Veerle De Keyser would have loved this...

Today I had another one of my adventures!

I have mentioned in a previous post that I am going to doing a masterclass on how to write ghost stories next month at Innerpeffray Library. Librarian Lara Haggerty had kindly printed some posters off for me and I had promised to drop by over the weekend to collect them, time permitting. I also wanted to ask Lara if she knew anything about the fate of the Innerpeffray sundial mentioned in a letter to the Crieff Herald of 1856 (I blogged about this earlier this week).

So this morning I set off with my daughter and drove to the library, but it was not until we pulled into the little carpark in front of the old school house that I realised that the library is shut on Sunday mornings and would not be open until 2pm. Neither of us really fancied driving straight home, so I proposed that we carry on towards Auchterarder and look out for a disused graveyard that Lara had  told me about when we were chatting about the one at Quoig.

We drove for some minutes without seeing anything that looked like a graveyard, and I was beginning to think that maybe I had missed it, or that I had misunderstood where it was. Suddenly, however, my daughter said, "Is that it?" We had found the graveyard. I backed the car up into the muddy entrance, hoping that the wheels would not get stuck in the ruts, and we got out to have a look.

As you will have gathered if you have read some of my previous blog posts, I get inordinately excited about old churches, mausoleums, graveyards, etc. When we went into this graveyard though, even I had to admit that it was probably one for cemetery geeks like me. As far as we could see, the only building was a small mausoleum in the south east corner of the graveyard. Pretty much all the gravestones were so mossy or so weathered that it was impossible to read the inscriptions, and a lot of them were smashed or knocked over. We had a look at the mausoleum, which had "Johnstone" engraved over the door, and then decided to wander along the perimeter, passing behind a large clump of trees.

As we did so, I found myself looking at this:


To say I was surprised would be a major understatement. I had thought that the clump of trees was just that - trees and bushes. Instead I found myself looking at a church. I had had absolutely no idea it was there! In a split second I saw it, as though it had just slid up out of the ground. 

Once we had seen it, it was pretty obvious that there was a church under all that vegetation:


We had been about to go anti-clockwise around it, but I have an entirely irrational aversion to going "widdershins round the kirk", which in the olden days meant that the devil would carry you off! So we reversed our steps and went clockwise around the building until we came to a breach in the north wall and were able to get inside. The nave is open to the sky and has been ruined for so long that great trees are growing up inside its walls. 

A further shock awaited us, and it was this:


That dark patch in the middle of the picture is a doorway leading through into the chancel. The sight of this was so unexpected that I let out a shriek (fool that I am!) and my poor daughter leapt about three feet in the air. The doorway did not look terrifically inviting, but of course I had to see what was inside. 

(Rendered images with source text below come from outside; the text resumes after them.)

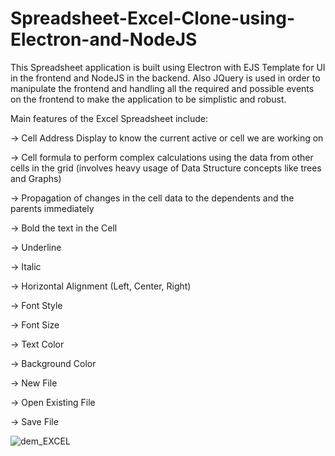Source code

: # Spreadsheet-Excel-Clone-using-Electron-and-NodeJS

This Spreadsheet application is built using Electron with EJS Template for UI in the frontend and NodeJS in the backend. Also JQuery is used in order to manipulate the frontend and handling all the required and possible events on the frontend to make the application to be simplistic and robust. 

Main features of the Excel Spreadsheet include:

-> Cell Address Display to know the current active or cell we are working on

-> Cell formula to perform complex calculations using the data from other cells in the grid (involves heavy usage of Data Structure concepts like trees and Graphs)

-> Propagation of changes in the cell data to the dependents and the parents immediately

-> Bold the text in the Cell

-> Underline

-> Italic

-> Horizontal Alignment (Left, Center, Right)

-> Font Style

-> Font Size

-> Text Color

-> Background Color

-> New File

-> Open Existing File

-> Save File



![dem_EXCEL](https://user-images.githubusercontent.com/22445094/91430118-7d0fd600-e87c-11ea-8c85-cd4cb368f2c5.gif)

I couldn't help thinking that Veerle De Keyser, the heroine of Silent Saturday, would have loved this place. It certainly had atmosphere; if I were Spiderman my "spider sense" would have been tingling big time! Here is a photo taken looking through that overgrown doorway:


If you want to see the full set of photographs, they are on my Facebook "Churches I Have Visited" page, here: Ruined Church of St MacKessog

Since I got home again I have done a wee bit of research and the church - of St. MacKessog, as named above - dates back originally to the 1200s although even in its very ruined state you can see that there were more recent additions, such as the 19th century memorials. 

NB There is a notice on the gate to the entrance to this churchyard warning that entry is at your own risk. Very obviously I do not endorse exploring dangerous buildings, and I would not allow my daughter inside the chancel just in case.